= Magdalena Salazar Palma =

Spanish radio engineer

Magdalena Salazar Palma (born 1949) is a Spanish electrical engineer focusing on the computational modeling of wireless communications and antennas. She is a professor emeritus in the Department of Signal Theory and Communications at Charles III University of Madrid.

==Education and career==
Salazar was born on 15 June 1949 in Granada, the granddaughter of a telecommunications engineer. She earned a telecommunication engineering degree from the Technical University of Madrid in 1975. and completed a Ph.D. in electrical and electronic engineering there in 1995.

She became an assistant professor at the Technical University of Madrid in 1972. After completing her Ph.D., she was promoted to associate professor in 1996. She moved to Charles III University of Madrid in 2004, at first as an associate professor and then in 2005 as a full professor.
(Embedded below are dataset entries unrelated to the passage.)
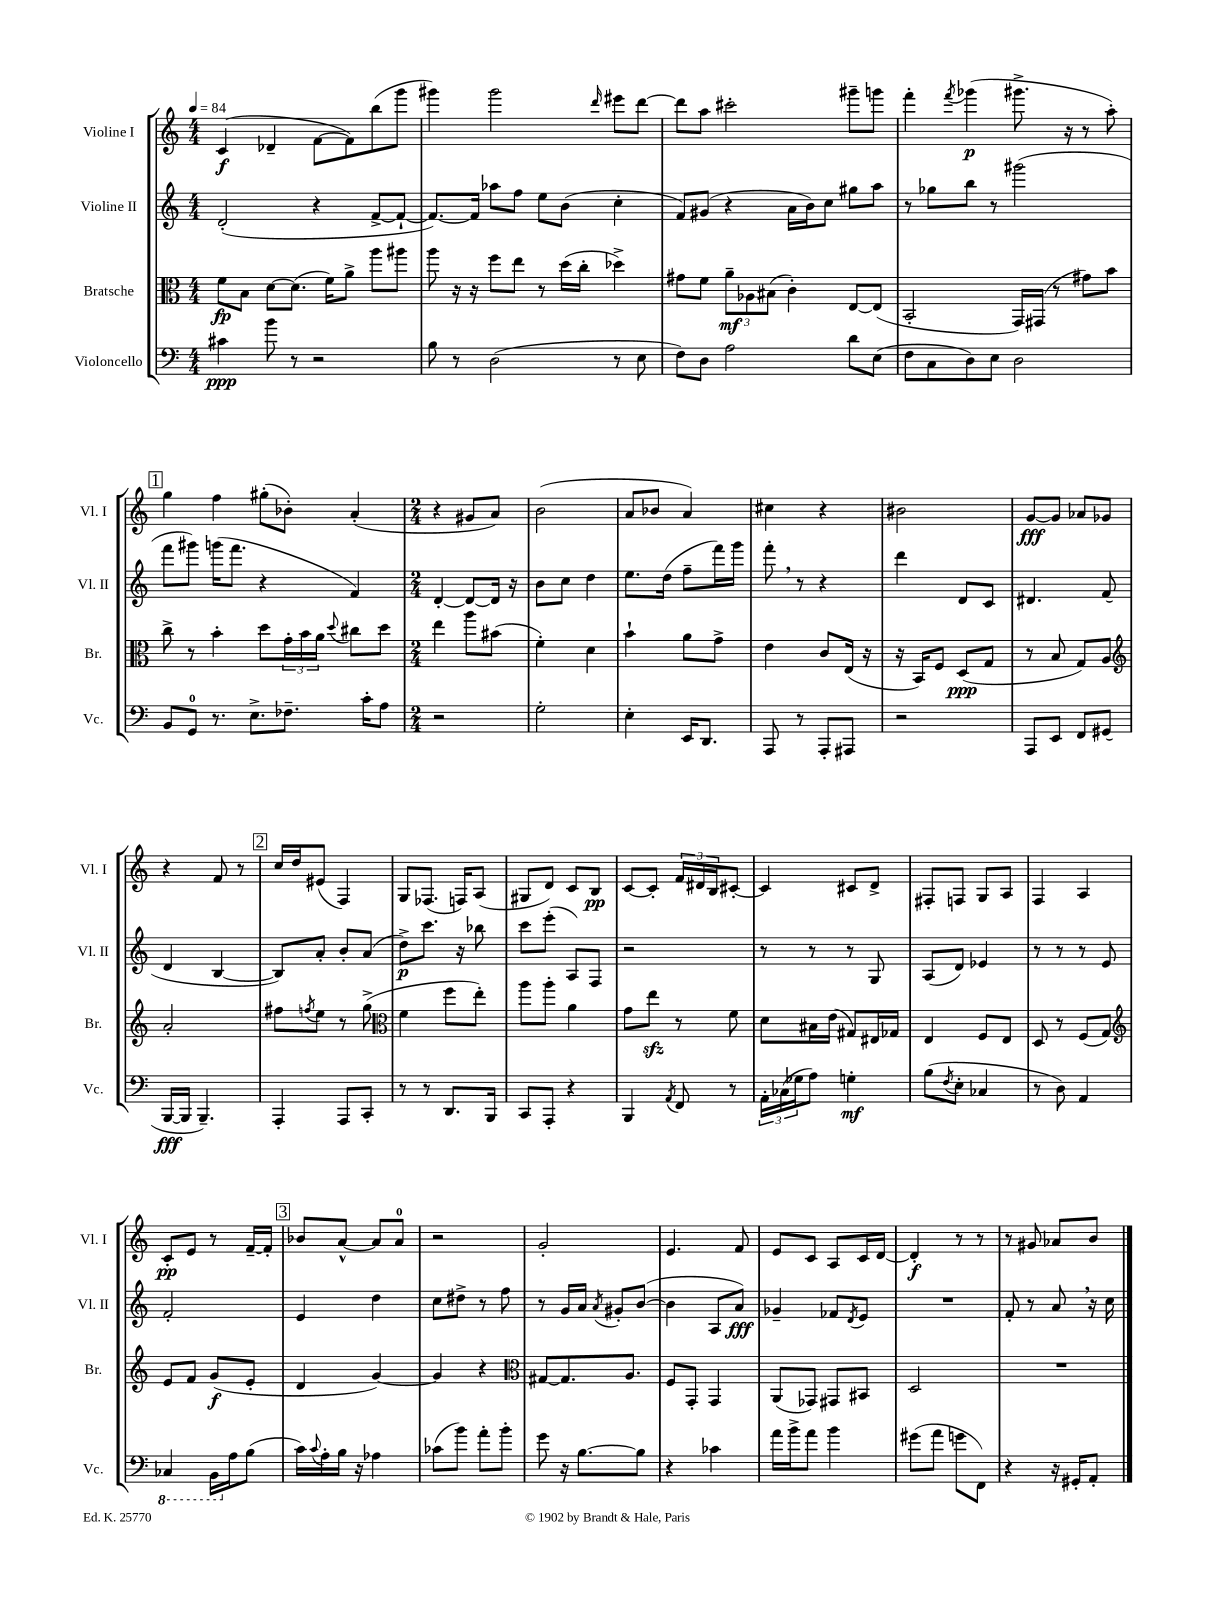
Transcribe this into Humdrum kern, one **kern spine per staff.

**kern	**kern	**kern	**kern
*staff4	*staff3	*staff2	*staff1
*clefF4	*clefC3	*clefG2	*clefG2
*k[]	*k[]	*k[]	*k[]
*M4/4	*M4/4	*M4/4	*M4/4
*MM84	*MM84	*MM84	*MM84
4c#	8f	(2d'	(4c
.	8B	.	.
8b	[8d	.	4d-~
8r	(8.d]	.	.
2r	.	4r	[8f
.	16f)	.	.
.	8a^	.	8f])
.	8aa	[8f^	(8bb
.	8aa#	8f`_	8ggg
=	=	=	=
8B	8aa	8.f_)	4ggg#)
8r	16r	.	.
.	16r	16f]	.
(2D	8ff	8aa-	2ggg#
.	8ee	8ff	.
.	8r	8ee	.
.	(16dd	(8b	.
.	16cc'	.	.
.	.	.	16qqddd
8r	4dd-^)	4cc'	8eee#
8E	.	.	[8ddd
=	=	=	=
8F)	8g#	8f)	8ddd]
8D	8f	(8g#	8aa
2A	12a~	4r	2ccc#'
.	12A-	.	.
.	(12B#	.	.
.	4c')	16a	.
.	.	16b)	.
.	.	8cc	.
8d	[8E	8gg#	8ggg#~
(8E	(8E]	8aa	8ggg
=	=	=	=
8F	2BB'	8r	4fff'
8C	.	8gg-	.
.	.	.	8qfff
8D)	.	8bb	(4ggg-
8E	.	8r	.
2D	16GG)	(2ggg#	8.ggg#^
.	(16GG#	.	.
.	8r	.	.
.	.	.	16r
.	8g#)	.	8r
.	8b	.	8aa')
=	=	=	=
8BB	8cc^	8fff	4gg
8GG	8r	8ggg#)	.
8.r	4b'	(16ggg	4ff
.	.	8.fff	.
8.E^	.	.	.
.	8dd	4r	(8gg#'
8.F-~	24g'	.	8b-')
.	24b	.	.
.	24a	.	.
.	8qqdd	.	.
.	8cc#	4f)	(4a'
16c'	.	.	.
8A	8dd	.	.
=	=	=	=
*M2/4	*M2/4	*M2/4	*M2/4
2r	4ee	[4d'	4r
.	8aa	8d_	8g#
.	(8b#	16d]	8a)
.	.	16r	.
=	=	=	=
2G'	4f')	8b	(2b
.	.	8cc	.
.	4d	4dd	.
=	=	=	=
4E'	4b`	8.ee	8a
.	.	.	8b-
.	.	(16dd	.
16EE	8a	8ff~	4a)
8.DD	.	.	.
.	8g^	16fff)	.
.	.	16ggg	.
=	=	=	=
8AAA	4e	8fff'	4cc#
8r	.	8r	.
8AAA'	8c	4r	4r
8AAA#	(16E	.	.
.	16r	.	.
=	=	=	=
2r	16r	4ddd	2b#
.	16BB)	.	.
.	8F	.	.
.	(8D	8d	.
.	8G	8c	.
=	=	=	=
8AAA	8r	4.d#	[8g
8EE	8B	.	8g]
8FF	8G)	.	8a-
(8GG#	8A	(8f	8g-
=	=	=	=
*	*clefG2	*	*
[16BBB	2a'	4d	4r
16BBB]	.	.	.
4.BBB~)	.	.	.
.	.	[4B	8f
.	.	.	8r
=	=	=	=
4AAA'	8ff#	8B])	16cc
.	.	.	16dd
.	8qff	.	.
.	8ee	8a'	(8e#
8AAA	8r	8b'	4F)
8CC'	(8gg^	(8a	.
=	=	=	=
*	*clefC3	*	*
8r	4f	8dd^)	8G
8r	.	8.ccc	(8.F-
8.DD	8ff	.	.
.	.	16r	16F)
.	8ee')	8bb-	(8A
16BBB	.	.	.
=	=	=	=
8CC	8aa	8ccc	8G#
8AAA'	8aa'	(8eee'	8d)
4r	4a	8A)	8c
.	.	8F	8B
=	=	=	=
4BBB	8g	2r	[8c
.	8ee	.	8c']
8qAA	.	.	.
8FF	8r	.	24f
.	.	.	24d#
.	.	.	24B
8r	8f	.	[8c#'
=	=	=	=
24AA'	8d	8r	4c#]
(24C-	.	.	.
24G-	.	.	.
8A)	16B#	8r	.
.	(16e	.	.
4G'	8G#)	8r	8c#
.	16E#	8G	8d^
.	16G-	.	.
=	=	=	=
(8B	4E	(8A	8F#'
8qF	.	.	.
8E'	.	8d)	8F
4C-	8F	4e-	8G
.	8E	.	8A
=	=	=	=
8r	8D	8r	4F
8D)	8r	8r	.
4AA	(8F	8r	4A
.	8G)	8e	.
=	=	=	=
*	*clefG2	*	*
4CC-	8e	2f'	8c'
.	8f	.	8e
16BBB	(8g	.	8r
16A	.	.	.
(8B	8e'	.	[16f~
.	.	.	16f']
=	=	=	=
16c)	4d	4e	8b-
8qqc	.	.	.
16A'	.	.	.
16B	.	.	[8a^^
16r	.	.	.
4A-	[4g)	4dd	8a]
.	.	.	8a
=	=	=	=
(8c-	4g]	8cc	2r
8b)	.	8dd#^	.
8a'	4r	8r	.
8b'	.	8ff	.
=	=	=	=
*	*clefC3	*	*
8g	[8G#	8r	2g'
16r	8.G#]	16g	.
[8.B	.	16a	.
.	.	8qa	.
.	.	8g#'	.
.	8.A	.	.
8B]	.	([8b	.
=	=	=	=
4r	8F	4b]	4.e
.	8GG'	.	.
4c-	4GG	8A	.
.	.	8a)	8f
=	=	=	=
16a	(8AA	4g-~	8e
16b^	.	.	.
8a	8GG-)	.	8c
4b	8GG#	8f-	8A
.	.	8qd	.
.	8BB#	8e	16c
.	.	.	[16d
=	=	=	=
(8g#	2D	2r	4d']
8a	.	.	.
8g	.	.	8r
8FF)	.	.	8r
=	=	=	=
4r	2r	8f'	8r
.	.	8r	8g#
16r	.	8a	8a-
16GG#'	.	.	.
8AA'	.	16r	8b
.	.	16cc	.
==	==	==	==
*-	*-	*-	*-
She became an emeritus professor in 2020.

She was president of IEEE Spain from 1997 to 2001, chair of IEEE Women in Engineering for 2004–2005, and president of the IEEE Antennas and Propagation Society for 2011.

==Recognition==
Salazar was elected to the 2014 class of IEEE Fellows "for contributions to the application of numerical techniques to electromagnetic modeling". She has an honorary doctorate from Aalto University in Finland, awarded in 2016.